Reinforcement Learning Flashcards
What is a value function?
An evaluation of the reward associated with actions in a certain context of the world.
What is the goal of reinforcement learning?
Maximizing a cumulative reward.
What is a policy?
Maps states to actions using value functions.
What is the VTA?
Ventral Tegmental Area: source of dopaminergic neurons.
Which neurotransmitter is produced at the VTA?
Describe instrumental conditioning.
An association between an action and rewards (or punishments).
Also called ‘operant’ conditioning, or ‘the law of effect’.
What is dopamine signalling?
Expected reward (not simply a reward amount).
What is the difference between model based and model free learning?
Model based learning attempts to make predictions on the basis of a model of the world.
What is the divergence of VTA connections?
500.000 connections per neuron (about 50x more than the “average” cortical neuron)
What’s the Markov property (as in a Markov Decision Process)?
Only the present matters for a decision about an action.
What is the ‘exploit x explore’ dilemma?
That it is not possible to simultaneously learn about the world (explore) and maximize a reward (exploit). Organisms need to find the middle.
Why is reinforcement learning a ‘normative framework’?
It doesn’t specify what agents will do, but what they should do.
What is “classical conditioning”?
Pairing a neutral stimulus with an unconditioned response (Pavlovian conditioning).
E.g.: Unconditioned response (salivating) is evoked by neutral stimulus (bell sounding).
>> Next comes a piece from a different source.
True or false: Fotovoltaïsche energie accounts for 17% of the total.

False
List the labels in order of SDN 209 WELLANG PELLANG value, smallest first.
What is the signal thought to be produced in the nucleus accumbens?
A critic, a system that gives feedback on how well a system produced prediction about rewards.
What is “TD” Learning?
Temporal Difference learning. The idea that rewards always follow behavior (rewards come after a delay).
What is the difference between model free and model based reinforcement learning?
Model free is simply an association between recent actions and a reward.
In model based learning, an “agent” builds a model of the world to use that as a source of predictions about potential rewards.